YOUR OBJECTIVE: The records below must be copied in full, exactly as they read.
⁂
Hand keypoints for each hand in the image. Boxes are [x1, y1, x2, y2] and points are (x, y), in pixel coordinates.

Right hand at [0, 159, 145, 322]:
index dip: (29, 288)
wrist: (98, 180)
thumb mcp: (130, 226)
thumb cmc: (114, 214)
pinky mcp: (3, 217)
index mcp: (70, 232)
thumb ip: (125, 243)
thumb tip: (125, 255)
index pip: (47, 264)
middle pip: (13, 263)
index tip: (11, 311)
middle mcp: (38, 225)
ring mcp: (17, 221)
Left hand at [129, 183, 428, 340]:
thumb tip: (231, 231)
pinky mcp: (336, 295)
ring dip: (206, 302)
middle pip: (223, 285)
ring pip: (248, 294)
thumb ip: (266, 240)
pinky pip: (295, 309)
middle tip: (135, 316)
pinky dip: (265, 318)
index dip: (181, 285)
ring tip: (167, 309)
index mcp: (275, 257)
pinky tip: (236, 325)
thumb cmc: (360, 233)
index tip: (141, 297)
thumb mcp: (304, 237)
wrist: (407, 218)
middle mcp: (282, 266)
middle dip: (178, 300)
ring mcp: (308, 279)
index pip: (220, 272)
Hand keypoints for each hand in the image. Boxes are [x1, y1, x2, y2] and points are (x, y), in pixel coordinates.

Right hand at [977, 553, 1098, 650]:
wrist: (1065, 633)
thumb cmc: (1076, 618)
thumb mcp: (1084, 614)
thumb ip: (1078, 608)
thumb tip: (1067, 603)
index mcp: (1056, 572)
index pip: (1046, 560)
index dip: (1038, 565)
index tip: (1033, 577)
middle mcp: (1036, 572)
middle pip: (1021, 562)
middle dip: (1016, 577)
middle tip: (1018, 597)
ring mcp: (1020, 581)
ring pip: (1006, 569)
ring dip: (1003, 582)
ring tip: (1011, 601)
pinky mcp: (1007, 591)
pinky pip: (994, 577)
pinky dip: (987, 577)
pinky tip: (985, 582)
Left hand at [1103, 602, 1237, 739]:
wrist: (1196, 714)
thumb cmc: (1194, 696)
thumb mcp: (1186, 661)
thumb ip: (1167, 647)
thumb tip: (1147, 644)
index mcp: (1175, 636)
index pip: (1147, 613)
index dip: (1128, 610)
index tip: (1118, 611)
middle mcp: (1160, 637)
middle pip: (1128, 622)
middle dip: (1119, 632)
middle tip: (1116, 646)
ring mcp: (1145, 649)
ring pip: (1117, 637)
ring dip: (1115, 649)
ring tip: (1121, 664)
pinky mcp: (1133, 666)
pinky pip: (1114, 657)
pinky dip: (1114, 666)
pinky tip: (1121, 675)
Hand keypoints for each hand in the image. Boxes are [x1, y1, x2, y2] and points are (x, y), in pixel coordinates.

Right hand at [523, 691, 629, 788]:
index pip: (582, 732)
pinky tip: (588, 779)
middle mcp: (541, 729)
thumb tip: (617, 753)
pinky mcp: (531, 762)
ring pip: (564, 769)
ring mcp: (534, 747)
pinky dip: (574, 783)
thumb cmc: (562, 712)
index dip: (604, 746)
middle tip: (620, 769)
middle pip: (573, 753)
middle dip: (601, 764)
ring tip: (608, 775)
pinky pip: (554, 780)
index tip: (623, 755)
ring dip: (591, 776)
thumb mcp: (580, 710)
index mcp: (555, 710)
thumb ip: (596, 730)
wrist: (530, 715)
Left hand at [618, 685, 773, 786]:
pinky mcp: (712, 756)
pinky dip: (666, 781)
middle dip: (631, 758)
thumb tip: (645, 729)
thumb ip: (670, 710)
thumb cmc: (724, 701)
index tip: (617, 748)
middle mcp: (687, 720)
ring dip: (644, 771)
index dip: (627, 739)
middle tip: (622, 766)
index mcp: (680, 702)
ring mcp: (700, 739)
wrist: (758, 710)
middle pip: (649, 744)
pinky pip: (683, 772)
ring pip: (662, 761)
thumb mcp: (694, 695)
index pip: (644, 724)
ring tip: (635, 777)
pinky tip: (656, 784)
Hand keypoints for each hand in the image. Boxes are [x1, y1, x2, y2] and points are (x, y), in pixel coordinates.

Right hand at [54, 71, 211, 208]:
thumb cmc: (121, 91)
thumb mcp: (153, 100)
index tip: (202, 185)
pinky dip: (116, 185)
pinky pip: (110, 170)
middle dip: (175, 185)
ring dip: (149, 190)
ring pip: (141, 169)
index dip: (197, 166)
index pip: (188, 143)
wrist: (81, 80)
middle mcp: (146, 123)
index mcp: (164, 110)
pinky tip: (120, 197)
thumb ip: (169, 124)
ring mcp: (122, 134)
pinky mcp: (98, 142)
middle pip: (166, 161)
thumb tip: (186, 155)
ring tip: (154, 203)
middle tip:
⁂
SOLUTION TO THE EXERCISE:
Hand keypoints for each hand in the image. Boxes are [x1, y1, x2, y2] and points are (x, y), in pixel coordinates.

Right hand at [0, 159, 145, 322]:
index dip: (29, 288)
wrist: (98, 180)
thumb mcp: (130, 226)
thumb cmc: (114, 214)
pinky mcp: (3, 217)
index mcp: (70, 232)
thumb ip: (125, 243)
thumb tip: (125, 255)
index pip: (47, 264)
middle pip: (13, 263)
index tip: (11, 311)
middle mcp: (38, 225)
ring mcp: (17, 221)
Left hand at [129, 183, 428, 340]:
thumb tip: (231, 231)
pinky mcp: (336, 295)
ring dip: (206, 302)
middle pip: (223, 285)
ring pip: (248, 294)
thumb ip: (266, 240)
pinky pip: (295, 309)
middle tip: (135, 316)
pinky dip: (265, 318)
index dip: (181, 285)
ring tip: (167, 309)
index mcp: (275, 257)
pinky tip: (236, 325)
thumb cmc: (360, 233)
index tip: (141, 297)
thumb mcp: (304, 237)
wrist: (407, 218)
middle mcp: (282, 266)
middle dip: (178, 300)
ring mcp: (308, 279)
index pip: (220, 272)
Hand keypoints for each hand in the image. Boxes are [x1, y1, x2, y2] and points are (x, y), in pixel coordinates.

Right hand at [977, 553, 1098, 650]:
wrist: (1065, 633)
thumb cmc: (1076, 618)
thumb mcp: (1084, 614)
thumb ip: (1078, 608)
thumb tip: (1067, 603)
index mcp: (1056, 572)
index pip: (1046, 560)
index dip: (1038, 565)
index tip: (1033, 577)
middle mcp: (1036, 572)
middle pip: (1021, 562)
middle dip: (1016, 577)
middle tip: (1018, 597)
ring mcp: (1020, 581)
ring pip: (1006, 569)
ring dip: (1003, 582)
ring tip: (1011, 601)
pinky mcp: (1007, 591)
pinky pip: (994, 577)
pinky dip: (987, 577)
pinky tip: (985, 582)
Left hand at [1103, 602, 1237, 739]:
wrist: (1196, 714)
thumb cmc: (1194, 696)
thumb mcp: (1186, 661)
thumb ip: (1167, 647)
thumb tip: (1147, 644)
index mcp: (1175, 636)
index pip: (1147, 613)
index dip: (1128, 610)
index tip: (1118, 611)
middle mcp: (1160, 637)
middle pip: (1128, 622)
middle dip: (1119, 632)
middle tip: (1116, 646)
ring mcp: (1145, 649)
ring pip: (1117, 637)
ring dip: (1115, 649)
ring tip: (1121, 664)
pinky mcp: (1133, 666)
pinky pip: (1114, 657)
pinky dip: (1114, 666)
pinky tip: (1121, 675)
Hand keypoints for each hand in the image. Boxes are [x1, y1, x2, y2] and points are (x, y), in pixel coordinates.

Right hand at [523, 691, 629, 788]:
index pip: (582, 732)
pinky tip: (588, 779)
middle mcp: (541, 729)
thumb tip: (617, 753)
pinky mcp: (531, 762)
ring pip: (564, 769)
ring mcp: (534, 747)
pinky dip: (574, 783)
thumb cmc: (562, 712)
index dip: (604, 746)
middle tip: (620, 769)
middle pip: (573, 753)
middle dip: (601, 764)
ring tip: (608, 775)
pinky pip: (554, 780)
index tip: (623, 755)
ring dip: (591, 776)
thumb mcp: (580, 710)
index mcp: (555, 710)
thumb ip: (596, 730)
wrist: (530, 715)
Left hand at [618, 685, 773, 786]:
pinky mcp: (712, 756)
pinky dip: (666, 781)
middle dip: (631, 758)
thumb tip: (645, 729)
thumb ip: (670, 710)
thumb cmc: (724, 701)
index tip: (617, 748)
middle mcp: (687, 720)
ring dip: (644, 771)
index dip: (627, 739)
middle tip: (622, 766)
index mcp: (680, 702)
ring mcp: (700, 739)
wrist: (758, 710)
middle pip: (649, 744)
pinky pip: (683, 772)
ring pip: (662, 761)
thumb mcp: (694, 695)
index pip: (644, 724)
ring tip: (635, 777)
pinky tip: (656, 784)
Hand keypoints for each hand in the image. Boxes are [x1, y1, x2, y2] and points are (x, y), in pixel coordinates.

Right hand at [54, 71, 211, 208]:
thumb cmc: (121, 91)
thumb mcp: (153, 100)
index tip: (202, 185)
pinky dip: (116, 185)
pinky pip: (110, 170)
middle dip: (175, 185)
ring dip: (149, 190)
ring pip: (141, 169)
index dip: (197, 166)
index pip: (188, 143)
wrist: (81, 80)
middle mcp: (146, 123)
index mcp: (164, 110)
pinky tip: (120, 197)
thumb ip: (169, 124)
ring mcp: (122, 134)
pinky mcp: (98, 142)
middle pip: (166, 161)
thumb tip: (186, 155)
ring tip: (154, 203)
middle tip:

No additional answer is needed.